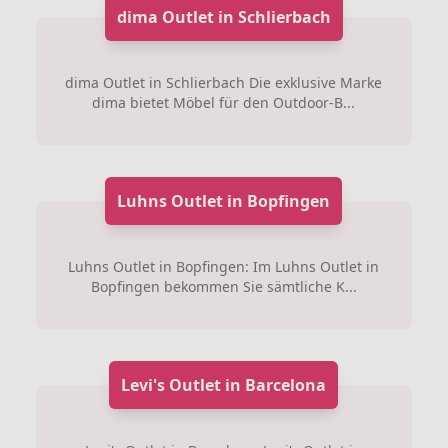
dima Outlet in Schlierbach
dima Outlet in Schlierbach Die exklusive Marke
dima bietet Möbel für den Outdoor-B...
Luhns Outlet in Bopfingen
Luhns Outlet in Bopfingen: Im Luhns Outlet in
Bopfingen bekommen Sie sämtliche K...
Levi's Outlet in Barcelona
════════
**Brief:**
Find the line containing "dima Outlet in Schlierbach Die", then output it and every line after it to the end of the data, exactly.

**Task result:**
dima Outlet in Schlierbach Die exklusive Marke
dima bietet Möbel für den Outdoor-B...
Luhns Outlet in Bopfingen
Luhns Outlet in Bopfingen: Im Luhns Outlet in
Bopfingen bekommen Sie sämtliche K...
Levi's Outlet in Barcelona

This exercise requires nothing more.